Fermilab’s Butch Hartman has been with the lab for four decades, and while his section has undergone a number of name changes — Safety Section, ESH, ESH&Q — his work ethic, diligence and appreciation for the lab’s mission has remained constant.
Now Hartman is retiring. His last day at the lab is May 31.
“I have met and worked with some amazing people and projects in my time here,” Hartman said.
Hartman started as a technician II in the Safety Section’s Radiation Physics Instrumentation Maintenance and Calibration (IMAC) Team, repairing and calibrating portable radiation instrumentation. Less than two years later, he was promoted to senior technician to lead the IMAC Team (now the Instrumentation Team) and two other technicians. During that time, he created uniform calibration procedures and worksheets so that the lab would be in compliance with relevant standards. A few years later, as the need for instrumentation increased, the team grew. He was promoted to technical specialist and technical supervisor.
His group was a creative one. The Instrumentation Team was once asked to develop a new X-ray instrument. They created a functional concept using scavenged electronics from another instrument, and they made an ion chamber from a 100-pack CD case. Over the next several months, the team worked in harmony to create a more sensitive ion chamber (one that was not made from CD cases) and a new compact enclosure. The completed instrument, named FOX (Fermilab Original X-ray), is now used to test cryomodules here and at Jefferson Lab in Virginia.
Hartman has been just as involved in promoting the laboratory’s mission as he has in developing instrumentation for fundamental science.

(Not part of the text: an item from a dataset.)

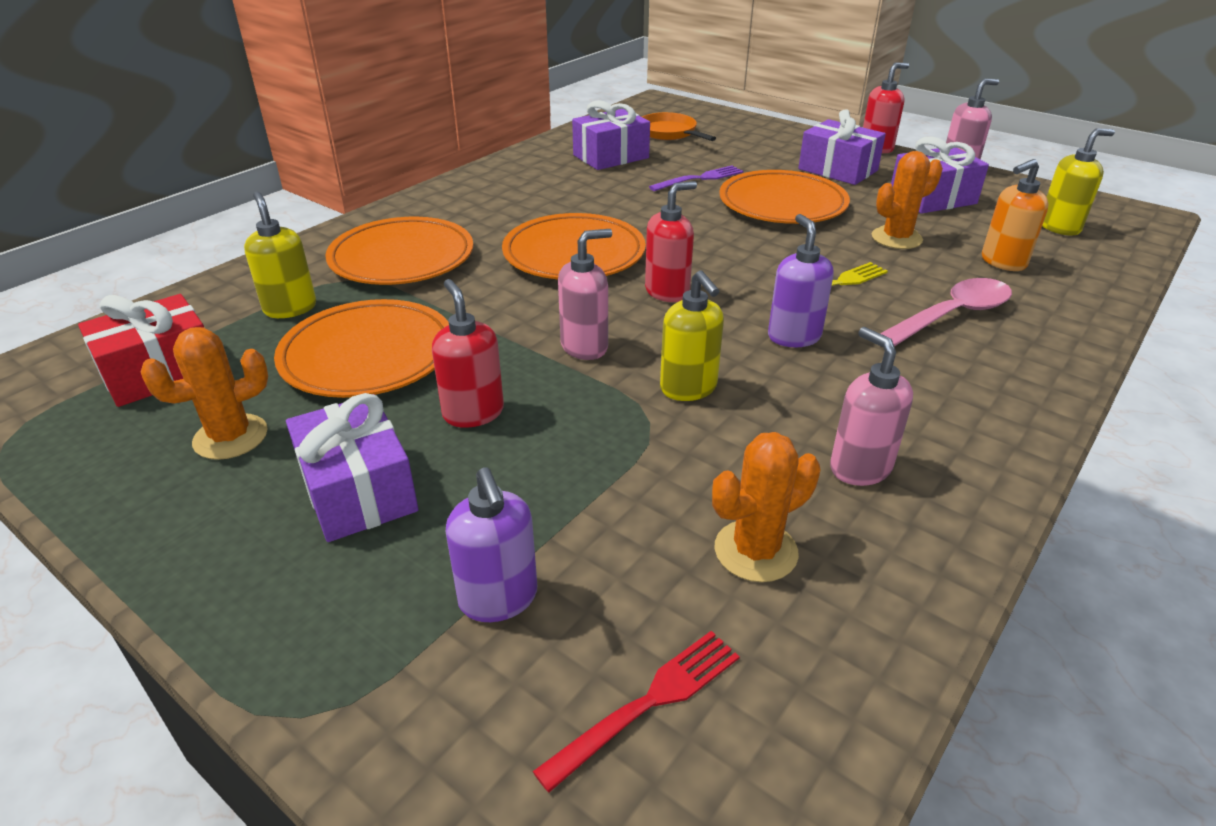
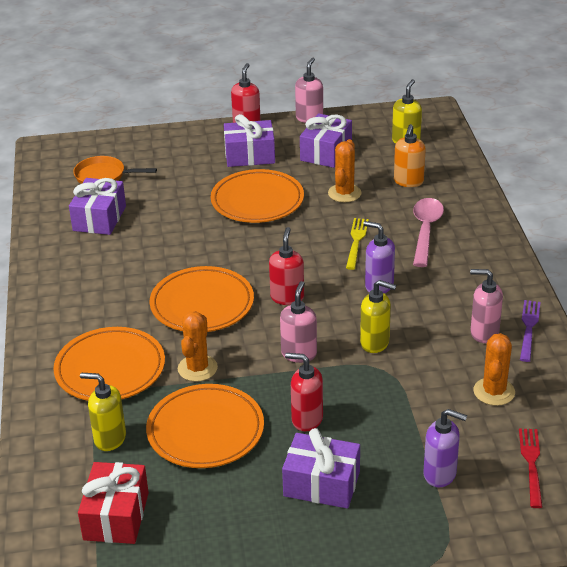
camera: 45 degrees left, 0 degrees up
orange cactus [141,327,268,460] -> orange cactus moved to [178,311,218,382]
purple fork [649,165,743,191] -> purple fork moved to [520,300,541,362]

He has participated in three Fermilab open houses — in 1983, 1987 and 2017.
“I enjoyed meeting and talking with people at the events and was especially impressed with the questions and enthusiasm of the grade school and high school students,” Hartman said.
“Butch has collected many hats in his life, and he wears them well, too: leader, follower; mentor, student; co-worker, friend; son, father, grandfather, husband. He loves them all passionately,” said Mark Zientarski, ESH&Q Instrumentation Team lead and Hartman’s supervisor.
Hartman will stay in the area for the next several years and perhaps do some snowbirding during the winter months. One way he plans to stay busy is to continue to recondition coin-operated devices, such as pinball machines, a hobby he’s enjoyed for 25 years.
“I’m thankful to be a part of this world-class lab,” Hartman said.